__Texte fourni__
:::
Donc une reconstitution pour mettre les lecteurs à la place de Léry voire à la
place des Indiens ; puis reconstitution pour préparer le message implicite
de Léry (défense de la culture locale).
- « vous autres » : interpellation des
Européens ; inversion du regard pour les lecteurs qui se font en plus
appeler, nommer dans la langue des Indiens.
- « si loin » ; « votre
pays » : inversion encore du regard (voir ligne 2).
- « quérir du bois » : reprise des mots de
Léry en tant que narrateur = unité du texte
- « pour vous chauffer » : l’Indien donne un
début d’explication : il a interprété l’exploitation du bois en ce sens
(proposition infinitive exprimant le but).
- 2ème question, qui découle de la 1ère :
suite du raisonnement du vieillard (chercher du bois si loin, dans des
conditions difficiles = ne pas disposer de cette ressource chez soi ; mais
cela lui semble peu probable). L’interro-négative suggère ainsi qu’il apporte
d’emblée déjà une réponse à sa question. Elle souligne aussi son incompréhension :
s’il y a du bois chez eux, pourquoi viennent-ils en chercher ici ?
* Lignes 6-7 :
- Fin des paroles rapportées directement. Léry rapporte sa
réponse au style indirect →ses
paroles sont ainsi moins mises en évidence que celles du vieillard (qui étaient
signalées par les deux points, les guillemets, l’expressivité orale avec la
ponctuation du style direct comme le point d’interrogation). Pourquoi ?
Parce que la réponse est évidente pour ses lecteurs, qu’ils la connaissent
déjà ; parce que cela permet de montrer que ce que Léry peut apporter à
son lecteur, c’est le raisonnement du vieillard, pas le sien propre. L’usage du
participe passé (« ayant répondu ») renvoie dans le passé sa réponse,
manière encore de mettre en évidence que ce qui importe, c’est la réaction du
vieillard à l’explication de Léry.
:::
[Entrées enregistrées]
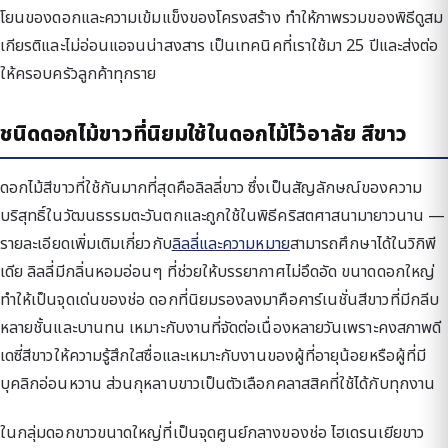
โยนของดอกและความเข้มแข็งของโครงสร้าง ทำให้ภาพรวมของพิธีดูสม
เกียรติและไม่อ่อนแอจนน่าสงสาร เป็นเทคนิคที่เราใช้มา 25 ปีและส่งต่อ
ให้ครอบครัวลูกค้าทุกราย
ชนิดดอกไม้ขาวที่นิยมใช้ในดอกไม้ไว้อาลัย สีขาว
ดอกไม้สีขาวที่ใช้กันมากที่สุดคือลิลลี่ขาว ซึ่งเป็นสัญลักษณ์ของความ
บริสุทธิ์ในวัฒนธรรมตะวันตกและถูกใช้ในพิธีคริสตศาสนามายาวนาน —
รายละเอียดเพิ่มเติมเกี่ยวกับ
ลิลลี่และความหมาย
สามารถศึกษาได้ในวิกิพี
เดีย ลิลลี่มีกลิ่นหอมอ่อนๆ ที่ช่วยให้บรรยากาศไม่อึดอัด ขนาดดอกใหญ่
ทำให้เป็นจุดเด่นของช่อ ดอกที่นิยมรองลงมาคือคาร์เนชั่นสีขาวที่มีกลีบ
หลายชั้นและบานทน เหมาะกับงานที่จัดต่อเนื่องหลายวันเพราะคงสภาพดี
เดซี่สีขาวให้ความรู้สึกใสซื่อและเหมาะกับงานของผู้ที่อายุน้อยหรือผู้ที่มี
บุคลิกอ่อนหวาน ส่วนกุหลาบขาวเป็นตัวเลือกคลาสสิคที่ใช้ได้กับทุกงาน
ในกลุ่มดอกขาวขนาดใหญ่ที่เป็นจุดศูนย์กลางของช่อ ไฮเดรนเยียขาว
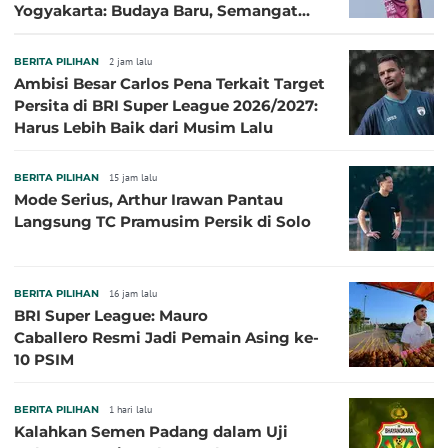
Yogyakarta: Budaya Baru, Semangat
Baru!
BERITA PILIHAN
2 jam lalu
Ambisi Besar Carlos Pena Terkait Target
Persita di BRI Super League 2026/2027:
Harus Lebih Baik dari Musim Lalu
BERITA PILIHAN
15 jam lalu
Mode Serius, Arthur Irawan Pantau
Langsung TC Pramusim Persik di Solo
BERITA PILIHAN
16 jam lalu
BRI Super League: Mauro
Caballero Resmi Jadi Pemain Asing ke-
10 PSIM
BERITA PILIHAN
1 hari lalu
Kalahkan Semen Padang dalam Uji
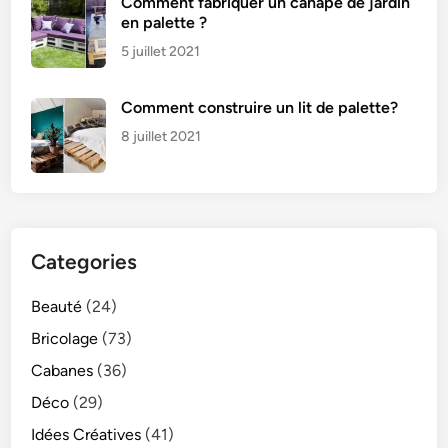
Comment fabriquer un canapé de jardin
en palette ?
5 juillet 2021
Comment construire un lit de palette?
8 juillet 2021
Categories
Beauté
(24)
Bricolage
(73)
Cabanes
(36)
Déco
(29)
Idées Créatives
(41)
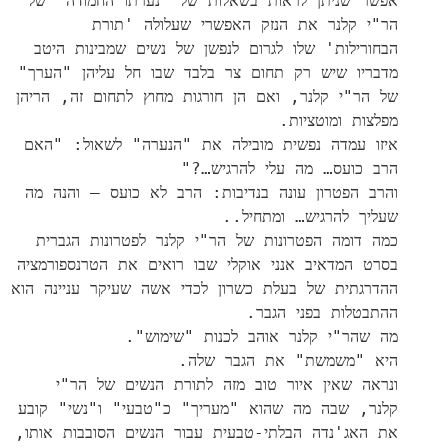
אפשר שניתן לראות בשאלות של "נערתו החמודה" של
הר"י קלנר את הנזק האפשרי שעלולה 'תורת
הבחורילות' שלו לגרום לנפשן של נשים שמבינות היטב
מדבריו שיש רק תחום צר בלבד שבו חל עליהן "הערך"
של הר"י קלנר, ואם הן חורגות מחוץ לתחום זה, הריהן
מפלצות ומוטציות.
איזו עמדה נפשית מובילה את "הנערה" לשאול: "האם
הרב כועס… מה עלי להרגיש…?"
והרב הפטרון עונה בנדיבות: הרב לא כועס – והנה מה
שעליך להרגיש… ומתחיל..
כמה דומה הפטרונות של הר"י קלנר לפטרונות הגברית
בסרט המדאיב אנני אוקלי שבו רואים את הטרנספורמציה
ההדרגתית של בעלת כשרון לכדי אשה שעיקר עניינה הוא
ההתבטלות בפני הגבר.
מה שהר"י קלנר אוהב לכנות "שימוש".
היא "משמשת" את הגבר שלה.
ונראה שאין איור טוב מזה לתורת הנשים של הר"י
קלנר, שבה מה שהוא "מעריך" כ"טבעי" ו"נשי" קובע
את האג'נדה הבלתי-טבעית עבור הנשים הסובבות אותו,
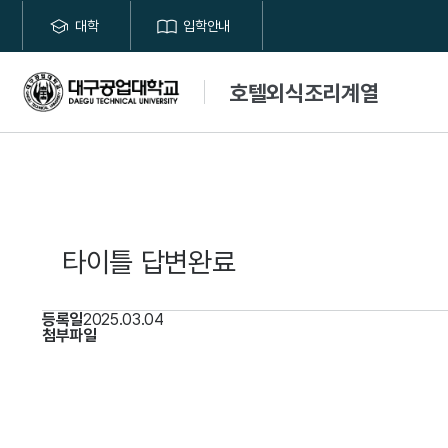
대학
입학안내
호텔외식조리계열
타이틀
답변완료
등록일
2025.03.04
첨부파일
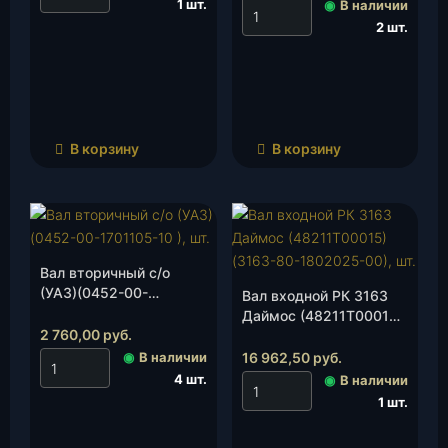
1 шт.
◉
В наличии
2 шт.
В корзину
В корзину
Вал вторичный с/о
(УАЗ)(0452-00-
Вал входной РК 3163
1701105-10 ), шт.
Даймос (48211Т00015)
2 760,00
руб.
(3163-80-1802025-00),
шт.
◉
В наличии
16 962,50
руб.
4 шт.
◉
В наличии
1 шт.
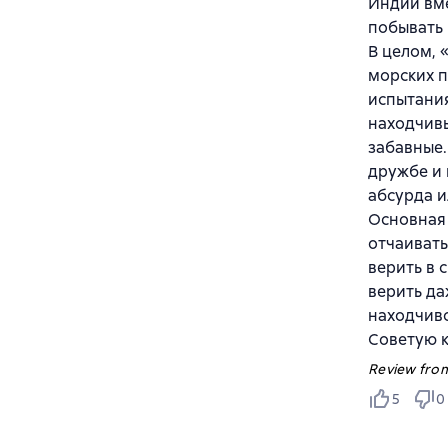
Индии вме
побывать 
В целом, 
морских п
испытания
находчивы
забавные.
дружбе и 
абсурда и
Основная 
отчаивать
верить в 
верить да
находчиво
Советую к
Review from
5
0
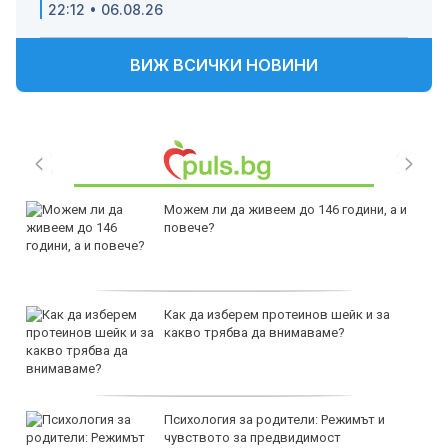
22:12 • 06.08.26
ВИЖ ВСИЧКИ НОВИНИ
Можем ли да живеем до 146 години, а и
повече?
Как да изберем протеинов шейк и за
какво трябва да внимаваме?
Психология за родители: Режимът и
чувството за предвидимост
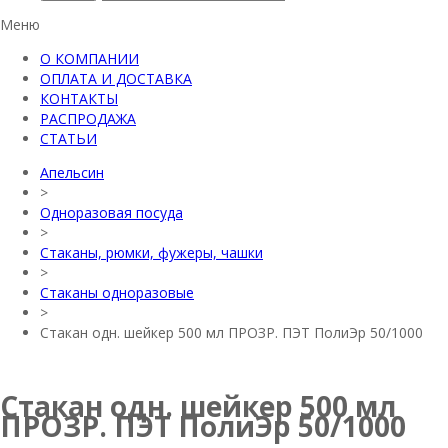
Меню
О КОМПАНИИ
ОПЛАТА И ДОСТАВКА
КОНТАКТЫ
РАСПРОДАЖА
СТАТЬИ
Апельсин
>
Одноразовая посуда
>
Стаканы, рюмки, фужеры, чашки
>
Стаканы одноразовые
>
Стакан одн. шейкер 500 мл ПРОЗР. ПЭТ ПолиЭр 50/1000
Стакан одн. шейкер 500 мл
ПРОЗР. ПЭТ ПолиЭр 50/1000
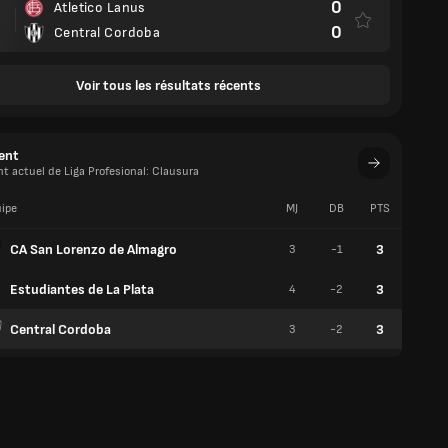
0
Atletico Lanus
0
Central Cordoba
Voir tous les résultats récents
ent
 actuel de Liga Profesional: Clausura
ipe
MJ
DB
PTS
V
CA San Lorenzo de Almagro
3
3
-1
1
Estudiantes de La Plata
3
4
-2
1
Central Cordoba
3
3
-2
1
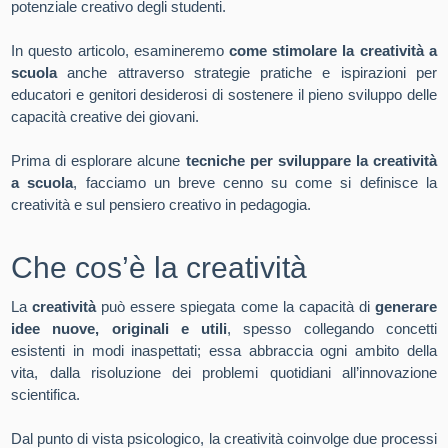
potenziale creativo degli studenti.
In questo articolo, esamineremo
come stimolare la creatività a
scuola
anche attraverso strategie pratiche e ispirazioni per
educatori e genitori desiderosi di sostenere il pieno sviluppo delle
capacità creative dei giovani.
Prima di esplorare alcune
tecniche per sviluppare la creatività
a scuola
, facciamo un breve cenno su come si definisce la
creatività e sul pensiero creativo in pedagogia.
Che cos’è la creatività
La
creatività
può essere spiegata come la capacità di
generare
idee nuove, originali e utili
, spesso collegando concetti
esistenti in modi inaspettati; essa abbraccia ogni ambito della
vita, dalla risoluzione dei problemi quotidiani all’innovazione
scientifica.
Dal punto di vista psicologico, la creatività coinvolge due processi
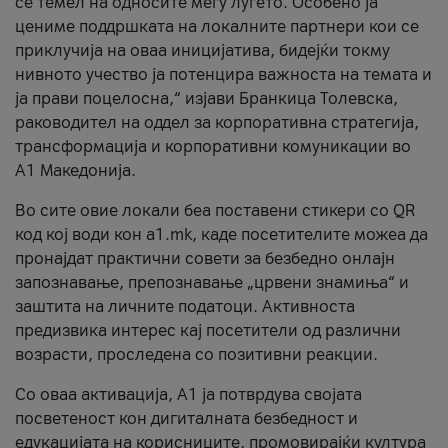
се темел на односите меѓу луѓето. Особено ја
цениме поддршката на локалните партнери кои се
приклучија на оваа иницијатива, бидејќи токму
нивното учество ја потенцира важноста на темата и
ја прави поцелосна,“ изјави Бранкица Толевска,
раководител на оддел за корпоративна стратегија,
трансформација и корпоративни комуникации во
А1 Македонија.
Во сите овие локали беа поставени стикери со QR
код кој води кон a1.mk, каде посетителите можеа да
пронајдат практични совети за безбедно онлајн
запознавање, препознавање „црвени знамиња“ и
заштита на личните податоци. Активноста
предизвика интерес кај посетители од различни
возрасти, проследена со позитивни реакции.
Со оваа активација, А1 ја потврдува својата
посветеност кон дигиталната безбедност и
едукацијата на корисниците, промовирајќи култура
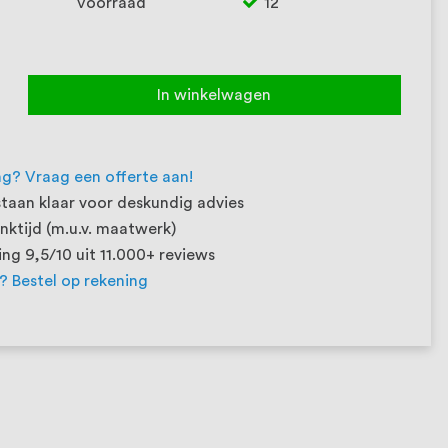
Voorraad
12
In winkelwagen
ng? Vraag een offerte aan!
taan klaar voor deskundig advies
ktijd (m.u.v. maatwerk)
ng 9,5/10 uit 11.000+ reviews
t? Bestel op rekening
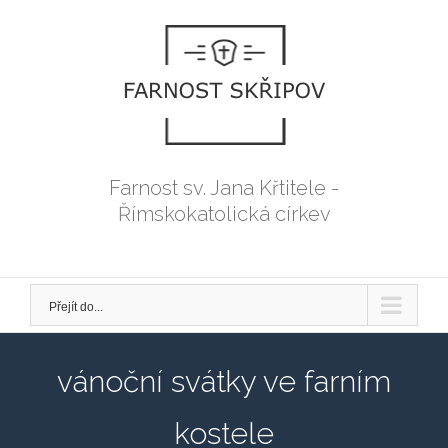
Přeskočit
na
obsah
Farnost sv. Jana Křtitele -
Římskokatolická církev
Přejít do...
vánoční svátky ve farním
kostele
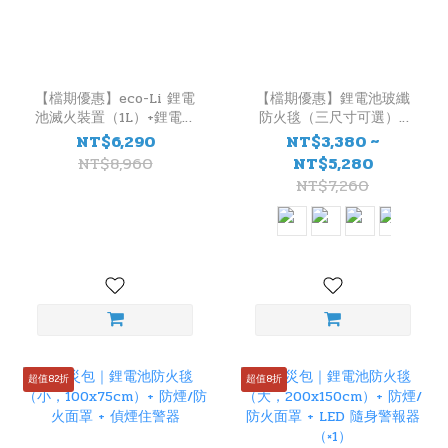
【檔期優惠】eco-Li 鋰電
【檔期優惠】鋰電池玻纖
池滅火裝置（1L）+鋰電池
防火毯（三尺寸可選）+
防火毯（150x100cm）
中性強化液滅火器（1L任
NT$6,290
NT$3,380 ~
選，臺灣製造）
NT$8,960
NT$5,280
NT$7,260
超值82折
超值8折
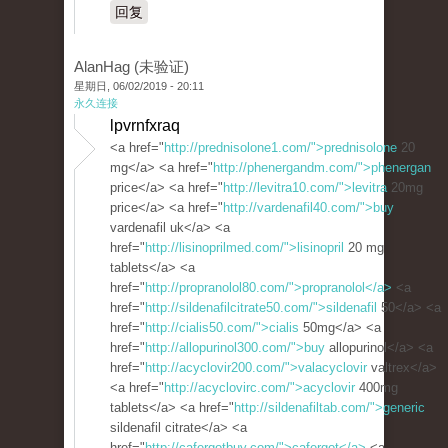
回复
AlanHag (未验证)
星期日, 06/02/2019 - 20:11
永久连接
lpvrnfxraq
<a href="
http://prednisolone1.com/">prednisolone
20
mg</a> <a href="
http://phenergandm.com/">phenergan
price</a> <a href="
http://levitra10.com/">levitra
20mg
price</a> <a href="
http://vardenafil40.com/">buy
vardenafil uk</a> <a
href="
http://lisinoprilmed.com/">lisinopril
20 mg
tablets</a> <a
href="
http://propranolol80.com/">propranolol</a>
<a
href="
http://sildenafilcitrate50.com/">sildenafil
50</a> <a
href="
http://cialis50.com/">cialis
50mg</a> <a
href="
http://allopurinol300.com/">buy
allopurinol</a> <a
href="
http://acyclovir200.com/">valacyclovir
valtrex</a>
<a href="
http://acyclovirc.com/">acyclovir
400mg
tablets</a> <a href="
http://sildenafiltab.com/">generic
sildenafil citrate</a> <a
href="
http://cafergotbuy.com/">cafergot</a>
<a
:::
__Consignes de travail__
1 – Indiquez si chacune des affirmations suivantes concorde avec le commentaire sur le texte de Léry, en répondant par oui ou par non et en citant textuellement les mots du commentaire qui en décident. (a) Léry rapporte sa propre réponse au style direct. (b) « pour vous chauffer » est analysé comme une proposition infinitive exprimant le but. (c) L'interro-négative souligne l'incompréhension du vieillard.
2 – Rédigez la suite du commentaire sur le texte de Léry en reprenant après sa dernière phrase.

__Réponses détaillées__
1 –
(a) Non : « Léry rapporte sa réponse au style indirect ».
(b) Oui : « proposition infinitive exprimant le but ».
(c) Oui : « Elle souligne aussi son incompréhension ».

2 –
- Respect du vieillard par Léry : réponse en deux temps
(« oui…, mais non pas… »), affirmative puis négative, opposées par la
conjonction de coordination « mais ». Il accorde une part de vérité
au raisonnement du vieillard avant de rectifier une autre partie de ce
raisonnement (nous avons beaucoup d’arbres, mais pas de la même espèce).
Rectification encore ensuite (nous ne brûlons pas le bois de Brésil récupéré
chez les Indiens) : « pas comme il pensait » (négation mise
avant le verbe exprimant le raisonnement du vieillard, comme la négation autour
du verbe « brûler », qui renvoie à celui de « chauffer »
employé par l’Indien ligne 5).
- Opposition toujours entre les regards, les appartenances
géographiques : « les leurs ».
* Lignes 8-9 :
- Le mot « ains » (l. 7) introduit ce qui est
après la parenthèse, ligne 9 : Léry dit à quoi sert ce bois chez eux
(« les nôtres »).
- Noter que les pratiques des Indiens et des Européens se
rejoignent (ils font de la teinture avec ce bois) : usage de la
conjonction de comparaison « comme » au début de la parenthèse + écho
entre « rougir leurs cordons de coton, plumages et autres » et
« faire de la teinture » où les mots renvoient à la couleur. Egalité
des peuples suggérée ici, malgré la distance et la différence culturelle. Noter
le parallélisme de construction des propositions infinitives de but qui
débutent lignes 8 puis 9 par « pour », dans un cas pour les Indiens,
dans l’autre pour les Européens.
La pratique des Indiens est mise d’abord (même si c’est
entre parenthèses), avant celle des Européens : encore une manière de les
mettre en valeur ?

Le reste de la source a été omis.